Mise en oeuvre de la vidéosurveillance dans les cellules de garde à vue

Posée par Sandrine Lalanne (Ensemble pour la République) au Ministère de l'intérieursans réponse à ce jour
La question — Sandrine Lalanne (EPR)

Mme Sandrine Lalanne attire l'attention de M. le ministre de l'intérieur sur les difficultés organisationnelles et procédurales auxquelles sont confrontés de nombreux services de police et de gendarmerie dans l'application du décret n° 2023-1330 du 28 décembre 2023 relatif à la mise en œuvre de systèmes de vidéosurveillance dans les cellules de garde à vue et de retenue douanière. Entré en vigueur le 1er octobre 2024 en application de la loi n° 2022-52 du 24 janvier 2022, ce décret autorise le déploiement de dispositifs de vidéosurveillance au sein des cellules de garde à vue et de retenue douanière. Toutefois, son champ d'application suscite de nombreuses interrogations au sein des commissariats et des brigades de gendarmerie, notamment quant à son extension aux espaces communs attenants, tels que les couloirs des locaux de garde à vue. Cette incertitude juridique fragilise la sécurité des personnels et la cohérence des pratiques sur le terrain.

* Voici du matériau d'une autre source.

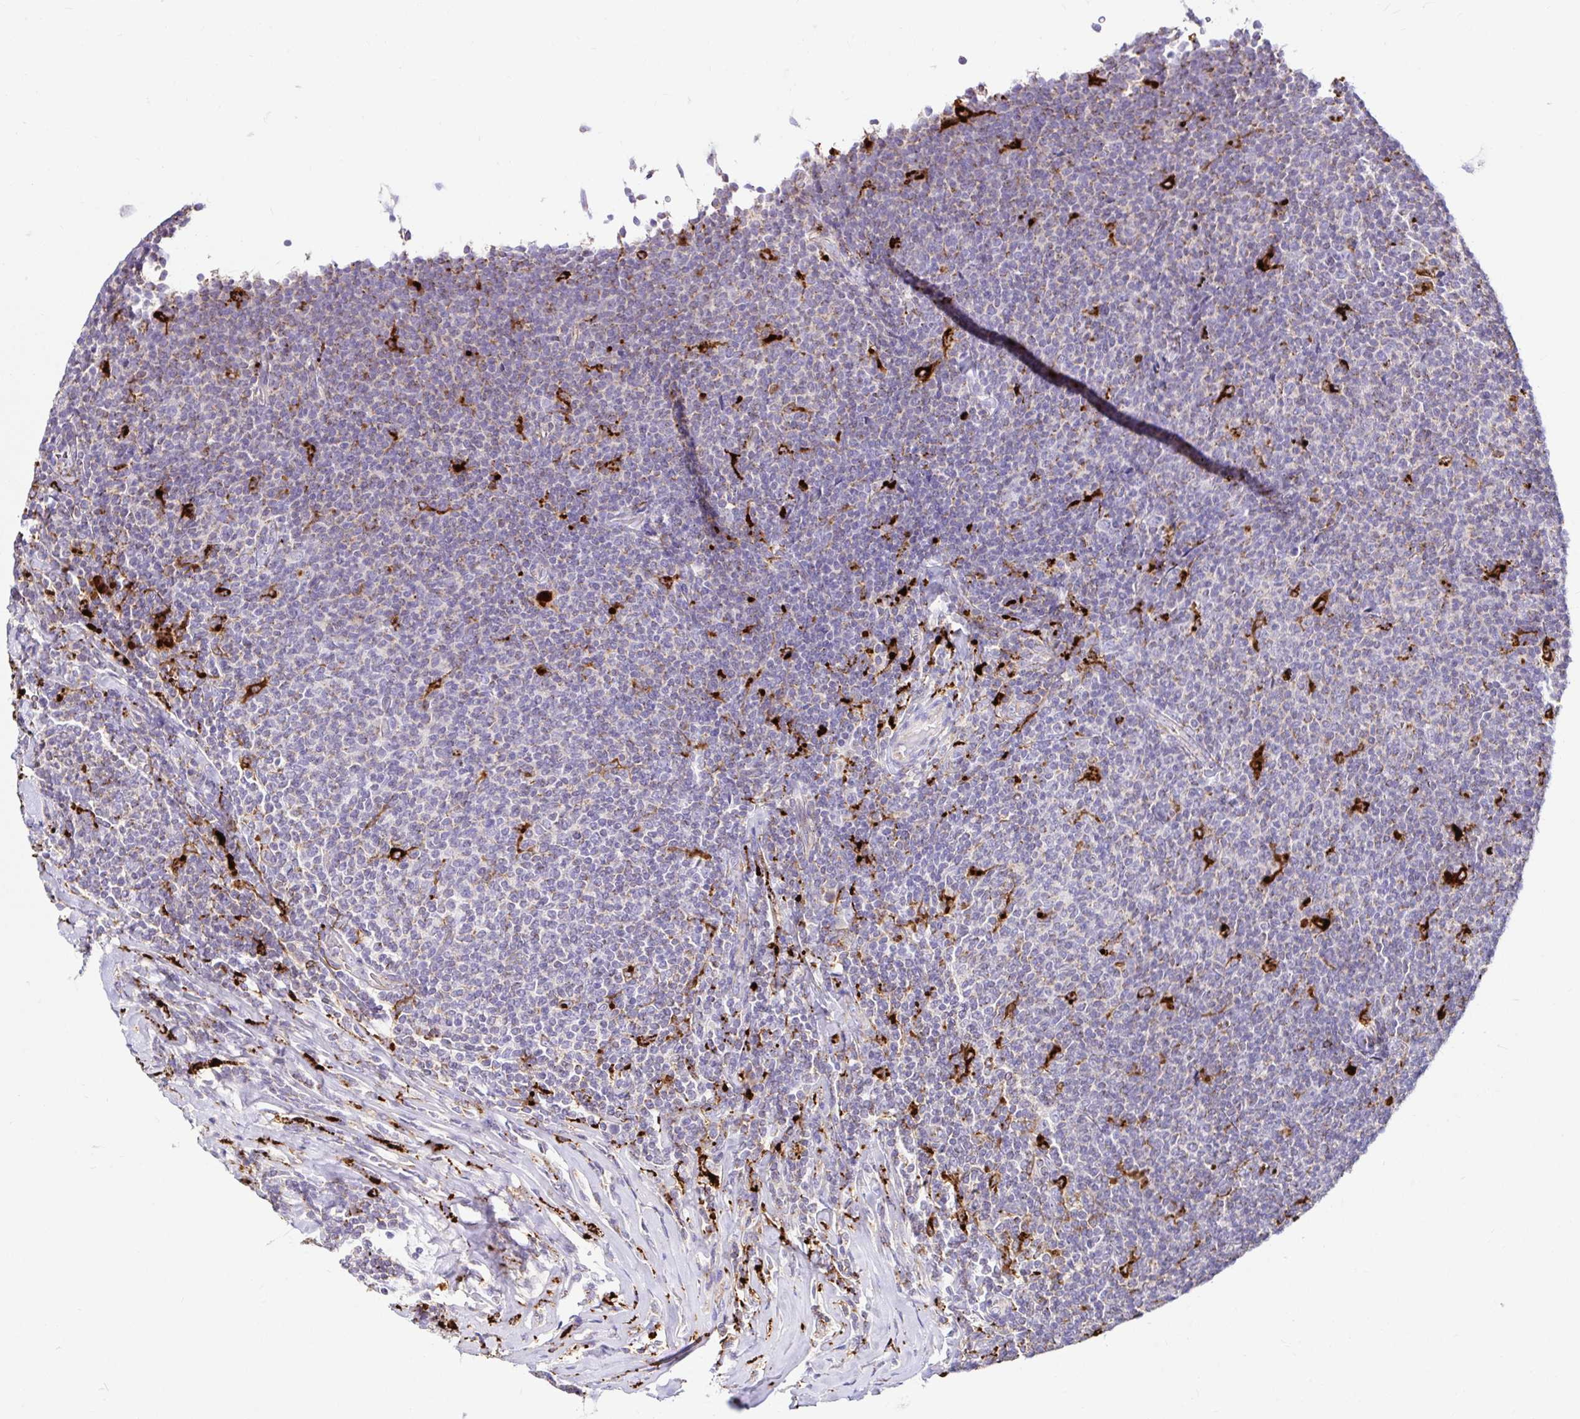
{"staining": {"intensity": "negative", "quantity": "none", "location": "none"}, "tissue": "lymphoma", "cell_type": "Tumor cells", "image_type": "cancer", "snomed": [{"axis": "morphology", "description": "Malignant lymphoma, non-Hodgkin's type, Low grade"}, {"axis": "topography", "description": "Lymph node"}], "caption": "An image of lymphoma stained for a protein exhibits no brown staining in tumor cells.", "gene": "FUCA1", "patient": {"sex": "male", "age": 52}}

Interrogée le 17 février 2026 sur la limitation du recours à la vidéosurveillance aux situations présentant un risque particulier, Mme la ministre Marie-Pierre Védrenne avait évoqué la possibilité d'introduire une disposition approchante dans le projet de loi sécurité du quotidien, afin de mieux encadrer ces situations. Aussi, elle lui demande de préciser le champ d'application exact du décret n° 2023-1330 et d'indiquer si des dispositions nouvelles sont envisagées pour dissiper les zones d'ombre persistantes dans son application opérationnelle.

Sans réponse à ce jour. Publiée le 26 mai 2026, soit 84 jours d'attente. Le gouvernement dispose en principe de deux mois pour répondre à une question écrite ; les questions restées sans réponse tombent à la fin de la législature.